What inductive assumptions can be made in these cases? You can inductively assume that \(P\) holds on any pair that is formed from a subpiece of \(x\) and a subpiece of \(y\), and at least one of those subpieces needs to be smaller. For example, while proving \(P(zc,wd)\), you can assume \(P(z,wd)\), you can assume \(P(zc,w)\), and you can assume \(P(z,w)\). You can't assume \(P(zc,wd)\) (since that's what you're trying to prove). You can't assume \(P(c,d)\), because that doesn't even make sense: \(c\) and \(d\) are elements of \(Σ\) not \(Σ^*\), and \(P\) is a property of pairs of strings, not pairs of characters. You can't assume \(P(εc, wd)\) because \(εc\) is not a subpiece of \(zc\). You can't assume \(P(cat(z,w),w)\) because \(cat(z,w)\) is not a substructure of \(zc\). You shouldn't assume \(P(w,z)\), although this can be justified using more advanced techniques.

Here is an example:

Claim: for all \(x\) and \(y\) in \(Σ^*\), \(len(cat(x,y)) = len(x) + len(y)\).

Proof: Recall \(len(ε) ::= 0\) and \(len(xa) ::= 1 + len(x)\). Recall also that \(cat(ε,ε) ::= ε\), \(cat(ε,xa) ::= xa\), \(cat(xa, ε) ::= xa\) and \(cat(xa, yb) ::= cat(xa,t)b\).

We proceed by induction on the structure of \(x\) and \(y\). Let \(P(x,y)\) be the statement \(len(cat(x,y)) = len(x) + len(y)\).

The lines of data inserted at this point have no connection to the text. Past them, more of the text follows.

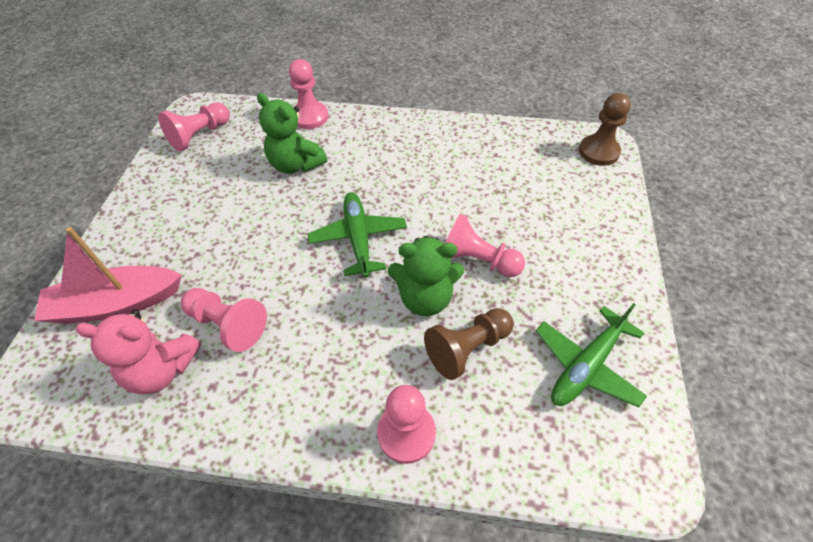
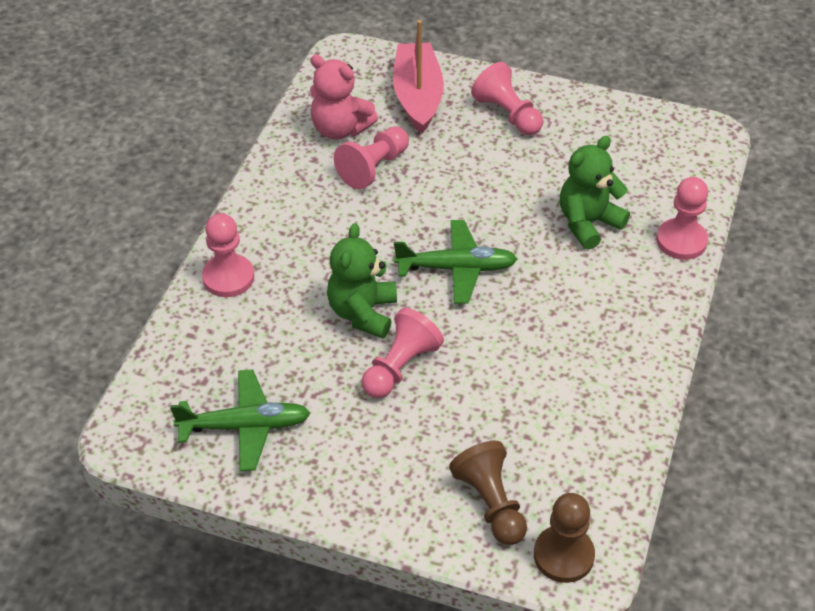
camera: 100 degrees right, 5 degrees down
(162, 369) = (340, 129): pink teddy bear -> pink teddy bear turned 75 degrees counterclockwise
(200, 135) = (655, 140): pink pawn -> pink pawn (507, 114)
(467, 348) = (294, 335): brown pawn -> brown pawn (491, 503)
(586, 365) = (245, 426): green plane -> green plane turned 120 degrees clockwise

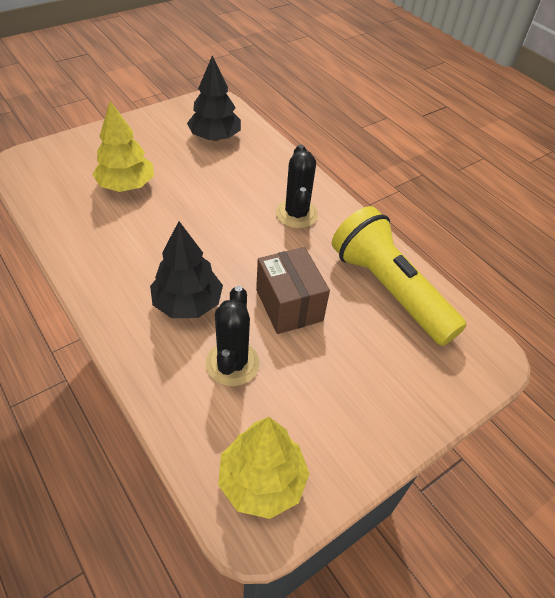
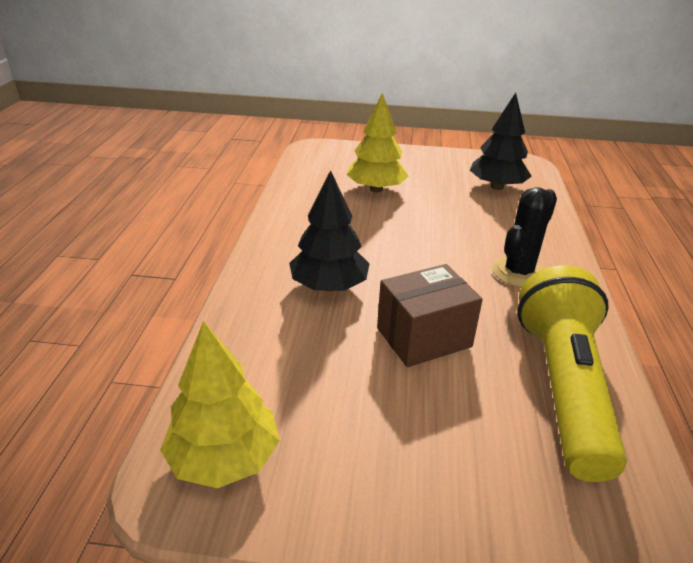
camera: 45 degrees right, 15 degrees down
(232, 363) = (313, 350): black cactus -> none
(289, 305) = (424, 337): brown box -> brown box turned 45 degrees clockwise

\(P(ε,ε)\) case: we want to show \(len(cat(ε,ε)) = len(ε) + len(ε)\). By definition, the left hand side is \(len(ε) = 0\), and the right hand side is \(0 + 0 = 0\).

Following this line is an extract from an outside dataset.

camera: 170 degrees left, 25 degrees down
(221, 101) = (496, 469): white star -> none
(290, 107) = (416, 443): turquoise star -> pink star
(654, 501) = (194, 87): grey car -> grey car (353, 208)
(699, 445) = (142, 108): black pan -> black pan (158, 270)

\(P(ε,xa)\) case: we want to show \(len(cat(ε,xa)) = len(ε) + len(xa)\). By definition, \(cat(ε,xa) = xa\), so $len(cat(ε,xa)) = len(xa). We also know \(len(ε) = 0\), so the right hand side also simplifies to \(len(xa)\).

The \(P(xa,ε)\) case is symmetric to the \(P(ε,xa)\) case.

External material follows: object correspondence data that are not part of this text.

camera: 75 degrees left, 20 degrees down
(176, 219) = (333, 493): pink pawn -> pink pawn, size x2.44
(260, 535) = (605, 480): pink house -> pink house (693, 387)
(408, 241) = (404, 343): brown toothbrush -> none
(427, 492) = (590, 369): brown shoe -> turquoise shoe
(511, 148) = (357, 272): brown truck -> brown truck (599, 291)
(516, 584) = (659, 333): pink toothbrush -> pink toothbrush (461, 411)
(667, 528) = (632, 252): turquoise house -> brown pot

In the \(P(xa,yb)\) case, we want to show that \(len(cat(xa,yb)) = len(xa) + len(yb)\). We may assume \(P(xa,y)\), i.e. that \(len(cat(xa,y)) = len(xa) + len(y)\). Using this, we have \[ \begin{aligned} len(cat(xa,yb)) &= len(cat(xa,y)b) && \text{by definition of $cat$} \\ &= 1 + len(cat(xa,y)) && \text{by definition of $len$} \\ &= 1 + len(xa) + len(y) = len(xa) + (len(y) + 1) && \text{by inductive assumption} \\ &= len(xa) + len(yb) && \text{by definition of $len$} \end{aligned} \]

This concludes the proof.

Note that the structure of this proof very closely follows the structure of the function we were proving something about. In this case, we were proving a property of the \(cat\) function; \(cat(xa,yb)\) was defined in terms of \(cat(xa,y)\), and in the proof of \(P(xa,yb)\), we had to use the assumption \(P(xa,y)\). This is a common occurrence in proofs by structural induction.